JAKARTA, Stabilitas — PT Bank Tabungan Negara Tbk (BBTN) mengumumkan hasil kinerjanya dalam sembilan pertama tahun 2016 ini. Dalam beragam tolok ukur, kinerja BBTN terbukti melampaui pertumbuhan dari rata-rata industri perbankan nasional. Sebut saja soal perolehan laba bersih.
Hingga 30 September 2016 lalu, laba bersih perusahaan milik pemerintah yang berfokus pada bisnis pembiayaan perumahan tersebut tercatat sebesar Rp1,6 triliun, atau tumbuh sebesar 32,6 persen dibanding capaian laba bersih periode sama tahun lalu yang masih sebesar Rp1,2 triliun.
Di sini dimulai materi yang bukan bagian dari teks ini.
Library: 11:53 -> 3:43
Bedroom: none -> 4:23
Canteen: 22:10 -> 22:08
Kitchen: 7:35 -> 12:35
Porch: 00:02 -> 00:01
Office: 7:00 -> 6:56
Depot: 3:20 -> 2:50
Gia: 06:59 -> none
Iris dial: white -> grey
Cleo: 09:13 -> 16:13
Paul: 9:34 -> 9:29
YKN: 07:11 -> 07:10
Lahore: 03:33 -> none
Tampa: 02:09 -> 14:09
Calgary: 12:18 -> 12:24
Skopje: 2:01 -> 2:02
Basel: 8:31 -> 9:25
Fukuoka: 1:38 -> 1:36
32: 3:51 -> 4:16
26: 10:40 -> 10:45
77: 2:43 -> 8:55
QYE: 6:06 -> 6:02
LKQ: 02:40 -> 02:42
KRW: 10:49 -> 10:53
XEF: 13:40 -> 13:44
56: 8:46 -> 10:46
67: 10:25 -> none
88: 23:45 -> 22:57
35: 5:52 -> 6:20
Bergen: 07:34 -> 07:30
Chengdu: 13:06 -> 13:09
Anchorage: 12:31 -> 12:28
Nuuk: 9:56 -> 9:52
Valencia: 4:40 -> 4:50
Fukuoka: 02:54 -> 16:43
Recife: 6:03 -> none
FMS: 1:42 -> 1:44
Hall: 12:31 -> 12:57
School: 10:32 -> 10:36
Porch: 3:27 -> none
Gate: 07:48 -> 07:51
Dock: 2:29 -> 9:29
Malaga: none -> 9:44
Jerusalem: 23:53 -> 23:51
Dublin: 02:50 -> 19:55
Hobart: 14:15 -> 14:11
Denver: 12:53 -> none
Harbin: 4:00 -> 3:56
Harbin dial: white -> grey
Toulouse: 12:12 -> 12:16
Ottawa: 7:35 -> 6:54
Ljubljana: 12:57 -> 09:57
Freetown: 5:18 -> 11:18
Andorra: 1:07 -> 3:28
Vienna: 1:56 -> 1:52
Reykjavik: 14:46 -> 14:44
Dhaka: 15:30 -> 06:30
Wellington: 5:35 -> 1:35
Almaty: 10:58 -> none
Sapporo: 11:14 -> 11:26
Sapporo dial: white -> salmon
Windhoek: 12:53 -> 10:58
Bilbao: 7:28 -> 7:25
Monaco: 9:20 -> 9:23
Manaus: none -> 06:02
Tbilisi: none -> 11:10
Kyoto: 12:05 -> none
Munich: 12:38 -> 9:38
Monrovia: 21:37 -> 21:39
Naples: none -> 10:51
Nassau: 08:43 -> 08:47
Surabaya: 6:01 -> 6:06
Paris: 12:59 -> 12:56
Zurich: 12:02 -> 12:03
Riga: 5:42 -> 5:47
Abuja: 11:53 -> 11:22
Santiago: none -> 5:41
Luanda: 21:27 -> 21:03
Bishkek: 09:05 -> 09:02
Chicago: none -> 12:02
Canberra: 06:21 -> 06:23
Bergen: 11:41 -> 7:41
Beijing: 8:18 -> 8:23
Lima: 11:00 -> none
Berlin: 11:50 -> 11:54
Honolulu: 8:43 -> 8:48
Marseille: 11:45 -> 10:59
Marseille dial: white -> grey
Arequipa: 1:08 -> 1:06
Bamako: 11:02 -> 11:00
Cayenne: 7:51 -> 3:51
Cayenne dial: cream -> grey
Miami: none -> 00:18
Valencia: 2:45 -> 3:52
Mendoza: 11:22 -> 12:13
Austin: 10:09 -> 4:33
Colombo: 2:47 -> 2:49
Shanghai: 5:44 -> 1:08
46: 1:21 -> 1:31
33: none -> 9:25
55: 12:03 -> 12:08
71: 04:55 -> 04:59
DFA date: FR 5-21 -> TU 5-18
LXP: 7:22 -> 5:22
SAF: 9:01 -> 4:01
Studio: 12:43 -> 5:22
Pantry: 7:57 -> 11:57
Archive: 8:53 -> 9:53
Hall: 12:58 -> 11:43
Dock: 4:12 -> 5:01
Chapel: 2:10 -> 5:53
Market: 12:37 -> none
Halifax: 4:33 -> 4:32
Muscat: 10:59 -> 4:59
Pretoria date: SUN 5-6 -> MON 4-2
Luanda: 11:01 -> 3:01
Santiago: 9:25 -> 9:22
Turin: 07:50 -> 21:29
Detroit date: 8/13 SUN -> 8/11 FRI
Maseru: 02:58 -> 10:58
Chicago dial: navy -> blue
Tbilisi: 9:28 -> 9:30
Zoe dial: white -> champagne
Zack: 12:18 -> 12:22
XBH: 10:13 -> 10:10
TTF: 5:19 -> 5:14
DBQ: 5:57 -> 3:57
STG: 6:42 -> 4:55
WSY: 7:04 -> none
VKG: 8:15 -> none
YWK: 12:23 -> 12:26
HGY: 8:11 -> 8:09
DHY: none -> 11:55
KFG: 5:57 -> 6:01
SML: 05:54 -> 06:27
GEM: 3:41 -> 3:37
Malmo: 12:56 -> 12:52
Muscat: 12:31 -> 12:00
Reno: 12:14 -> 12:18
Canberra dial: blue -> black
Porsi pertumbuhan laba tersebut jauh di atas rata-rata pertumbuhan industri per Agustus 2016 yang berada di kisaran 9,14 persen.
“Pertumbuhan (laba) ini lebih berasal dari meningkatnya pendapatan bunga bersih dan perolehan fee based income (FBI) yang sangat positif. Kami optimistis bakal dapat mempertahankan laju pertumbuhan ini dan mencapai target pada akhir tahun nanti,” ujar Direktur Utama Bank BBTN, Maryono, dalam paparan kinerja, di kantornya, Jakarta, Senin (24/10).
Tak hanya laba, secara aset BBTN juga mampu tumbuh sebesar 18,8 persen dari semula Rp166 triliun pada triwulan III/2015 menjadi Rp197,3 triliun per 30 September 2016 lalu. Pada saat yang sama, rata-rata pertumbuhan aset industri per Agustus 2016 hanya di kisaran 6,2 persen. Kinerja kredit dan pembiayaan BBTN juga tumbuh 16,9 persen dari Rp131,6 triliun pada tahun 2015 menjadi Rp153,8 triliun pada 30 September 2016, sedangkan rata-rata industri per Agustus 2016 hanya tumbuh di kisaran 6,8 persen.
Sementara Dana Pihak Ketiga (DPK) juga tumbuh 18,5 persen dari Rp124,5 triliun menjadi Rp147,5 triliun untuk perbandingan periode yang sama, padahal pertumbuhan industri hanya di kisaran 5,6 persen. Pendapatan bunga (interest income) pada triwulan III?2016 tercatat sebesar Rp12,8 triliun, tumbuh 12,8 persen Rp11,4 triliun pada triwulan III/2015 lalu. Sedangkan net interest income tercatat Rp5,5 triliun pada triwulan III/2016, meningkat 12,9 persen dibanding posisi sama tahun 2015 yang sebesar Rp5,0 triliun.
“Secara keseluruhan capaian kinerja sangat baik. Meski ekonomi melambat yang membuat pertumbuhan kredit ikut melambat dan persentase kredit bermasalah (Non Performing Loan/NPL) meningkat, kami mampu survive dengan mempertahankan tingkat pertumbuhan kredit yang tinggi namun tetap dalam kualitas yang baik,” tegas Maryono.